Es ist wichtig, bei den ersten Anzeichen zum Arzt zu gehen, um abzuklären, was los ist. Störungen des Gedächtnisses und des Denkvermögens können verschiedene Ursachen haben. Eine frühzeitige Diagnose vom Arzt schafft Klarheit und ermöglicht dem Betroffenen, rechtzeitig die nächsten Schritte zu planen. Die Art der Behandlung wird anhand der Demenzform und des Schweregrades der Krankheit festgelegt. Am besten geht man zu seinem Hausarzt oder zum Spezialisten (Neurologe, Neuro-Psychiater, Psychiater oder Geriater). Die Anwesenheit einer Bezugsperson kann für den Arzt sehr hilfreich sein, da diese durch ihre Beobachtungen nähere Angaben zu den Symptomen machen kann.

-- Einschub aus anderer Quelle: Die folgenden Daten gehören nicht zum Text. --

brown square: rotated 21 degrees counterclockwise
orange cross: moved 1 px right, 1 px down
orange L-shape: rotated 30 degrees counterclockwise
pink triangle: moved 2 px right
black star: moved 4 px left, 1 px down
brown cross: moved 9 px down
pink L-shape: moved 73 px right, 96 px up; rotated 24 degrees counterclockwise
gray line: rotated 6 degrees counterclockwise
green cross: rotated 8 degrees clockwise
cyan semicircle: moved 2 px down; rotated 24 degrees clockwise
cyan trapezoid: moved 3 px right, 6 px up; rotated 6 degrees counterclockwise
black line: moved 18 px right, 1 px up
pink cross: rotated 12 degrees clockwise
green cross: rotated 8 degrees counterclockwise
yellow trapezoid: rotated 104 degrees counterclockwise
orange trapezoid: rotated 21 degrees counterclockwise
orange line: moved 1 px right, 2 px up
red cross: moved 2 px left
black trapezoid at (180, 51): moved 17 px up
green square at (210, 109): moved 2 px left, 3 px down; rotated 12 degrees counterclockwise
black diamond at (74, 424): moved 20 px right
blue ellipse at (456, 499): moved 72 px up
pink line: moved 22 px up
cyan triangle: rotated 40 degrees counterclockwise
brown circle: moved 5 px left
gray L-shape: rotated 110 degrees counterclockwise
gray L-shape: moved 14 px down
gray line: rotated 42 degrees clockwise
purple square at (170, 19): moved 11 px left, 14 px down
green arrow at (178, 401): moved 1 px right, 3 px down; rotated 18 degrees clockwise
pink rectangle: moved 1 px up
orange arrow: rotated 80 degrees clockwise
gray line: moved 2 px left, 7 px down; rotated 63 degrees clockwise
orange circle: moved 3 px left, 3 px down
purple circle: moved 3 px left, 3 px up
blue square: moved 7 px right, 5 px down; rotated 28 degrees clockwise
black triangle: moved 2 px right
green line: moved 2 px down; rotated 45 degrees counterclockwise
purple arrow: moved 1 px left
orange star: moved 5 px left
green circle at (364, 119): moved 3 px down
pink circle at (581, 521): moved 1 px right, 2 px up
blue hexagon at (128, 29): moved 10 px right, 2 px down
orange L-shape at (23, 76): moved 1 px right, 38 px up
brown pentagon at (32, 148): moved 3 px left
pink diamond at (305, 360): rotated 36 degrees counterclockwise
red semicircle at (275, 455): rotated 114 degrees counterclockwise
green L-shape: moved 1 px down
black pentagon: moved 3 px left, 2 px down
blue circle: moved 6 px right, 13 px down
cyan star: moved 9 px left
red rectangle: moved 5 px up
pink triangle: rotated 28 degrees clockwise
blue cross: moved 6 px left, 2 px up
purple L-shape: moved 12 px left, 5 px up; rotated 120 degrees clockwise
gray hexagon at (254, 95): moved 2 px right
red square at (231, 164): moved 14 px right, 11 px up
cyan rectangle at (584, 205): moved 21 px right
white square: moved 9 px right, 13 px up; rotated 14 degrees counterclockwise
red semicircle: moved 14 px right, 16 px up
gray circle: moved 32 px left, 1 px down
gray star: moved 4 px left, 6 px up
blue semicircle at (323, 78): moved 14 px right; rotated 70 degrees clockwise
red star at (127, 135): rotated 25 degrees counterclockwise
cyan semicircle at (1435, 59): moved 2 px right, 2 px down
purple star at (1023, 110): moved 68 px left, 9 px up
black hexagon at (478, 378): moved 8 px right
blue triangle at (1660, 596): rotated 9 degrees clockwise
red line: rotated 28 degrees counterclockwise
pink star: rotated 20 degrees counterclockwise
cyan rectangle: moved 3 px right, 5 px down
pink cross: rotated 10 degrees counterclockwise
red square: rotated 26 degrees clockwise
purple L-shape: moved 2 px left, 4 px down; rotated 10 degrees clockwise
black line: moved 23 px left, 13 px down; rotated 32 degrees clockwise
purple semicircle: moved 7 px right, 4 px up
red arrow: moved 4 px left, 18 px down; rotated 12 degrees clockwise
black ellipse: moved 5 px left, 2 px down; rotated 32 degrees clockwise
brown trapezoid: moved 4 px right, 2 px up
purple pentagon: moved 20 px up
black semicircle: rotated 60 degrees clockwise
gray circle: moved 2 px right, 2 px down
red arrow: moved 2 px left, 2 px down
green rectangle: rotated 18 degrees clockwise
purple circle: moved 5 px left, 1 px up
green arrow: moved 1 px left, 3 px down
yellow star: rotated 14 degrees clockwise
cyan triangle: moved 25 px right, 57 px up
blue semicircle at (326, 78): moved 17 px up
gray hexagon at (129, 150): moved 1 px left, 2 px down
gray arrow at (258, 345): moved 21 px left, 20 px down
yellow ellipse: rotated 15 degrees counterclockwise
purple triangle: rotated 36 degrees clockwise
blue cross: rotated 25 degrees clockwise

Welche Behandlungsmöglichkeiten gibt es?

Die Behandlung der Demenz hängt von der Demenzform ab. Eine Alzheimer Demenz wird anders behandelt als eine vaskuläre Demenz.

Die meisten Demenzen sind zum heutigen Zeitpunkt nicht heilbar. Es gibt jedoch Medikamente, die darauf abzielen, die geistige Leistungsfähigkeit zu erhalten,  um so den geistigen Abbauprozess und das Fortschreiten der Symptome vorübergebend hinauszuzögern.

Gehen Sie zum Arzt und verschaffen Sie sich Klarheit. Je früher eine klare Diagnose vorliegt, umso schneller kann der Verlauf der Demenzform durch den Einsatz der Medikamente verzögert werden.

Neben der medikamentösen ist die nicht-medikamentöse Behandlung von Betroffenen von großer Bedeutung. Hierzu gehören zum Beispiel kognitives Training, Ergotherapie, Verhaltenstherapie, Musiktherapie, Psychotherapie sowie die biografische Arbeit. Diese Formen der Therapie zielen darauf ab, die geistige Leistungsfähigkeit und die Alltagskompetenzen zu fördern, Verhaltensstörungen abzuschwächen und das Wohlbefinden des Betroffenen zu verbessern.

Die Art der Therapieverfahren richtet sich nach der Art der Demenz, nach dem Stadium der Erkrankung und nach den Bedürfnissen des Betroffenen. Gehen Sie zum Arzt und verschaffen Sie sich Klarheit. Nur durch eine klare Diagnose können die angepassten Therapien zum Einsatz kommen und so zur Lebensqualität des Betroffenen und seiner Angehörigen beitragen.